[Exercise details]
Gather all lines in the entries below that include the word "Titel".

---- Record excerpts

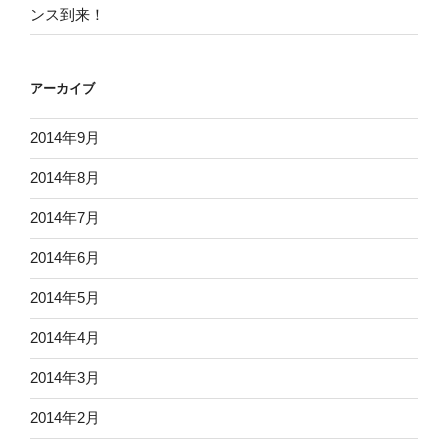
ンス到来！
アーカイブ
2014年9月
2014年8月
2014年7月
2014年6月
2014年5月
2014年4月
2014年3月
2014年2月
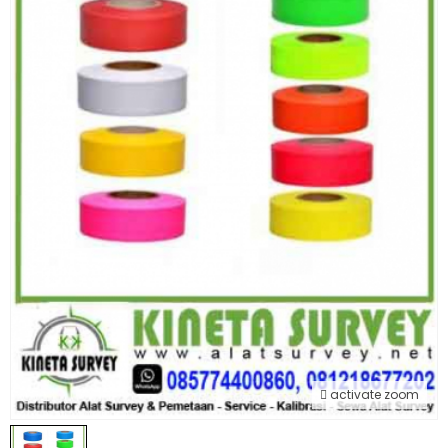
activate zoom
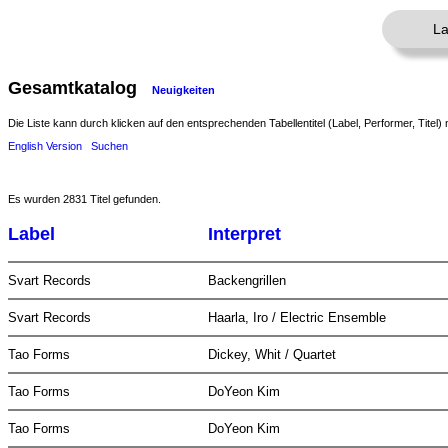
La
Gesamtkatalog
Neuigkeiten
Die Liste kann durch klicken auf den entsprechenden Tabellentitel (Label, Performer, Titel) 
English Version
Suchen
Es wurden 2831 Titel gefunden.
Label
Interpret
Svart Records
Backengrillen
Svart Records
Haarla, Iro / Electric Ensemble
Tao Forms
Dickey, Whit / Quartet
Tao Forms
DoYeon Kim
Tao Forms
DoYeon Kim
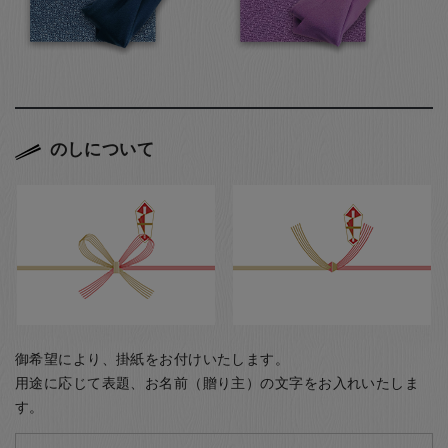
のしについて
御希望により、掛紙をお付けいたします。
用途に応じて表題、お名前（贈り主）の文字をお入れいたしま
す。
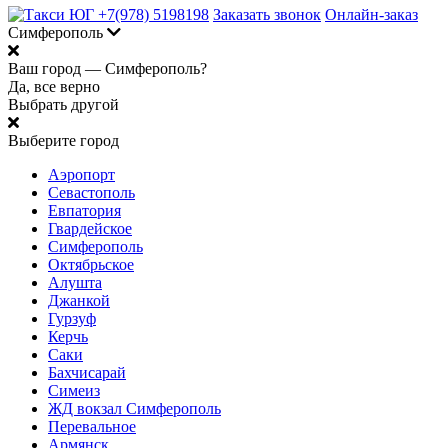
+7(978) 5198198
Заказать звонок
Онлайн-заказ
Симферополь
Ваш город —
Симферополь?
Да, все верно
Выбрать другой
Выберите город
Аэропорт
Севастополь
Евпатория
Гвардейское
Симферополь
Октябрьское
Алушта
Джанкой
Гурзуф
Керчь
Саки
Бахчисарай
Симеиз
ЖД вокзал Симферополь
Перевальное
Армянск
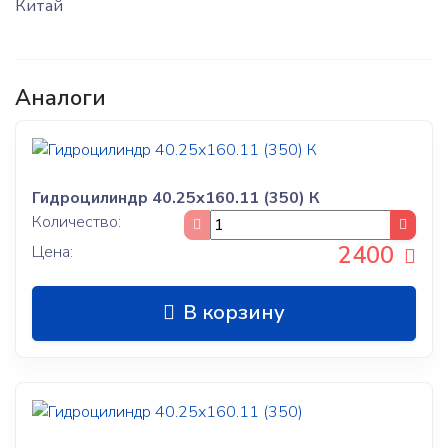
Китай
Аналоги
Гидроцилиндр 40.25х160.11 (350) К
Количество:
2400
Цена:
В корзину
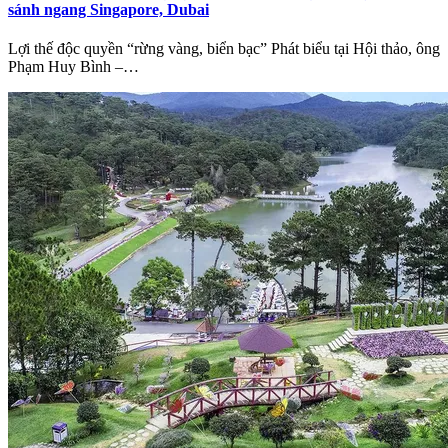
sánh ngang Singapore, Dubai
Lợi thế độc quyền “rừng vàng, biển bạc” Phát biểu tại Hội thảo, ông
Phạm Huy Bình –…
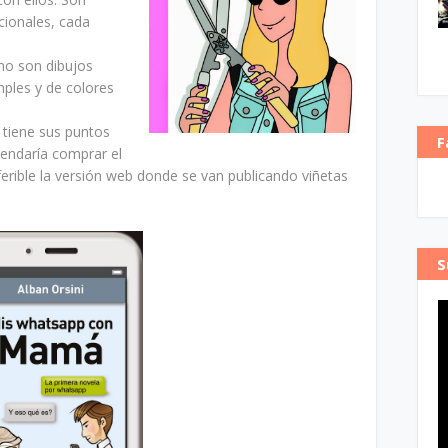
cionales, cada
 no son dibujos
mples y de colores
 tiene sus puntos
F
endaría comprar el
ferible la versión web donde se van publicando viñetas
S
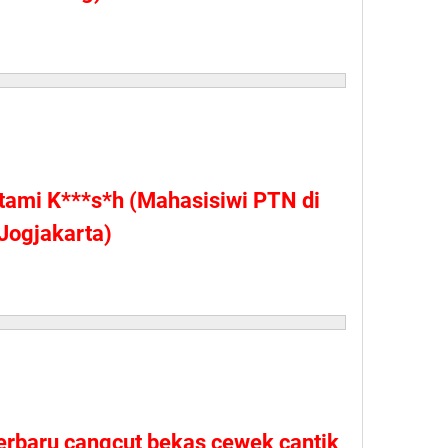
tami K***s*h (Mahasisiwi PTN di
Jogjakarta)
terbaru cangcut bekas cewek cantik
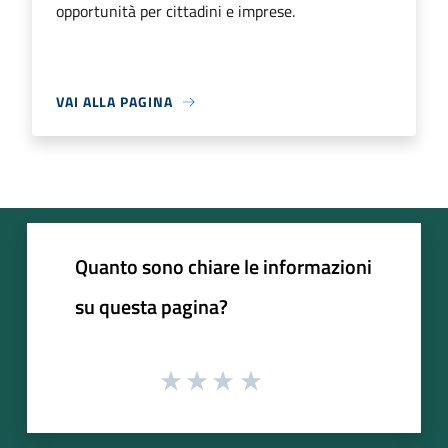
opportunità per cittadini e imprese.
VAI ALLA PAGINA
Quanto sono chiare le informazioni
su questa pagina?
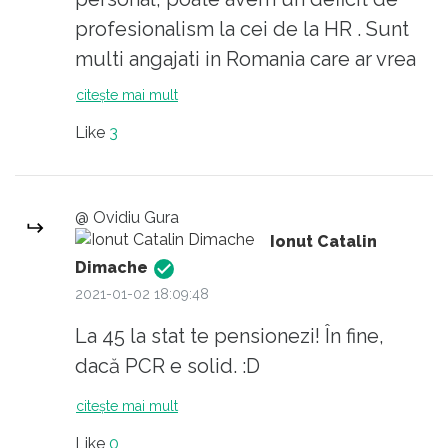
mergeti la orice restaurant in bucatarie!
îmbrace în uniformă ca să se știe că e
profesionalism la cei de la HR . Sunt
credeti ca veti vedea bucatarul in bustul gol
polițist, medicul în halat pentru igienă.
multi angajati in Romania care ar vrea
si in slapi ca e prea cald??
sa isi schimbe jobul dar se lovesc de
citește mai mult
partea cea mai nasoala scrisa in CV:
Like
3
varsta ! Daca e trecut de 45 de ani e
mult prea batran pt companie si atunci
se recurge la formula de angajare de
@ Ovidiu Gura
la stat cu PCR+euro sau i se ofera doar
Ionut Catalin
post de muncitor necalificat cu toata
Dimache
2021-01-02 18:09:48
abureala aia cu avansarea.
La 45 la stat te pensionezi! În fine,
dacă PCR e solid. :D
citește mai mult
Like
0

--------

[Output]
Die Liste kann durch klicken auf den entsprechenden Tabellentitel (Label, Performer, Titel) 
Es wurden 2831 Titel gefunden.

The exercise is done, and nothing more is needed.